Dan Ghatoray, Business & Innovation Analyst at Astrosat:

There is a formidably strong business community in the Lothians. The space industry is one where everything is done by collaboration. You need friends in space, and those aren’t in short supply in Scotland.

The company is involved in tackling some truly global issues. In Guatemala, they are developing a revolutionary method for stopping the illegal logging trade in its tracks.

“We have created an application we call ‘FMAP’ – Forest Management and Protection. In a country where three quarters of the population live on or below the poverty line, the fair use of the natural environment is paramount to sustainable economic growth.”

The hope is that this technology will be used to reduce illegal logging across the country but also, as a result, protect and create sustainable forestry jobs, reduce forest degradation and also boost biodiversity.

Another project is a single data point designed to meet the needs of first responders who need situational awareness in critical situations.

“This is RAPID – Response and Protection in Disaster.
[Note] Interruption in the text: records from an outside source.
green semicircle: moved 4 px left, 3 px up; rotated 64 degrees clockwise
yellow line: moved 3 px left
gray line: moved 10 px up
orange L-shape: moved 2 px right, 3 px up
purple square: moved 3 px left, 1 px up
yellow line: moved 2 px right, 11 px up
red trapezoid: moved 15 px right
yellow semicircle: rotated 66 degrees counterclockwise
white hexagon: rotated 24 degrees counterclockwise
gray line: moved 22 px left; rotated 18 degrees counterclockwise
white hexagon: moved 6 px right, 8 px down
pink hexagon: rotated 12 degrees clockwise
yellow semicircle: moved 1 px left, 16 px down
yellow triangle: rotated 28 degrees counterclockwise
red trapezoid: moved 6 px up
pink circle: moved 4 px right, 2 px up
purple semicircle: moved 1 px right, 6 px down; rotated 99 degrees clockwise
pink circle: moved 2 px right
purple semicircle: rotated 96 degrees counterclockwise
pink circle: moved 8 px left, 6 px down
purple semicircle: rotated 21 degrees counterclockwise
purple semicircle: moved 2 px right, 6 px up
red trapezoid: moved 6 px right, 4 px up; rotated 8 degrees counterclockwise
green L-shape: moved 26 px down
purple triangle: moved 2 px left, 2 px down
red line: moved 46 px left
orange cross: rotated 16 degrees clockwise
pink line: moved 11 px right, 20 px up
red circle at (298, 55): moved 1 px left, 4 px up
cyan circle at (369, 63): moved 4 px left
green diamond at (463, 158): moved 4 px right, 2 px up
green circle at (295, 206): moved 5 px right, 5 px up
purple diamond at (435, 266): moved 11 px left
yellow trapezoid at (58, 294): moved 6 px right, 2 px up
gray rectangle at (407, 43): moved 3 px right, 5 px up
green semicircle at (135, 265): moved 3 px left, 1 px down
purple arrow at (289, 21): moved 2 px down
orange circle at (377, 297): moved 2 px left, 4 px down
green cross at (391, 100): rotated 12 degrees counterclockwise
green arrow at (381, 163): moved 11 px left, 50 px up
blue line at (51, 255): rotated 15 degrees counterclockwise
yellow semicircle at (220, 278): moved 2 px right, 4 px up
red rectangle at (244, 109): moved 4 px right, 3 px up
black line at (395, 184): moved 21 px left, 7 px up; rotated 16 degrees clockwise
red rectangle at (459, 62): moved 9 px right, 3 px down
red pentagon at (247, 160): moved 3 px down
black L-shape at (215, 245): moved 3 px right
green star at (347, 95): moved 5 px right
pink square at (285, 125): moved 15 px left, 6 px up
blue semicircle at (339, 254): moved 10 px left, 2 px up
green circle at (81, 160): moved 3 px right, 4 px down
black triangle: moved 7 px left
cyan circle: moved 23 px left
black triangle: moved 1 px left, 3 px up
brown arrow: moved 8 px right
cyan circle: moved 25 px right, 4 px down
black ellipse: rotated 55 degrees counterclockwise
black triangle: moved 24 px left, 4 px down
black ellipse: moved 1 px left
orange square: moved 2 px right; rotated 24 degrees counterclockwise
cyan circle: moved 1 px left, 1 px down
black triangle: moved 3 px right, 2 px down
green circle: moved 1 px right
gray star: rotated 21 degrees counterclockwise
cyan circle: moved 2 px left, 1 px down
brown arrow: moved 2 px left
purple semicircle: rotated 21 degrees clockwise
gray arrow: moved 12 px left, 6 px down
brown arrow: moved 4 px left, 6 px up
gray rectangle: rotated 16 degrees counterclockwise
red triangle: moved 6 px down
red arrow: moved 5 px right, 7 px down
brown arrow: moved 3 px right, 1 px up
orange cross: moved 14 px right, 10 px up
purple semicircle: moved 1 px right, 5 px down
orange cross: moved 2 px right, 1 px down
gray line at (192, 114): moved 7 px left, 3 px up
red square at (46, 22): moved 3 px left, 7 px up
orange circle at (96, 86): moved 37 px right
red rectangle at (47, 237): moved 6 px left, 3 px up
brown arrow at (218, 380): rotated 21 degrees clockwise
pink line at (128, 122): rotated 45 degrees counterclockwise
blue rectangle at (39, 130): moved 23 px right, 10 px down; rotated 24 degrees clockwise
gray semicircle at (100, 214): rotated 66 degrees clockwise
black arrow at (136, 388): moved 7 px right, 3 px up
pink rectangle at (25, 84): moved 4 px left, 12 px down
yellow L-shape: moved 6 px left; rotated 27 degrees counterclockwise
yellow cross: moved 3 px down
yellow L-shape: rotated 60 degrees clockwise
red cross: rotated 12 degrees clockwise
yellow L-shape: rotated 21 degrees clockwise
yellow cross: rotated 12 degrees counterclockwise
RAPID collects, collates and processes satellite imagery to allow a full interrogation by the user to make smarter decisions on the ground,” explains Dan.

Since the company's formation in 2012, it has increased staff numbers significantly, from 15 to 50 and is generating a healthy annual turnover. “There is a formidably strong business community in the Lothians. The space industry is one where everything is done by collaboration. You need friends in space, and those aren’t in short supply in Scotland,” continues Dan.

“As to our vision for the future? We keep growing and innovating all the time. The possibilities are endless with the team we have. One thing we do know for sure is that the sky is not the limit, not even close.”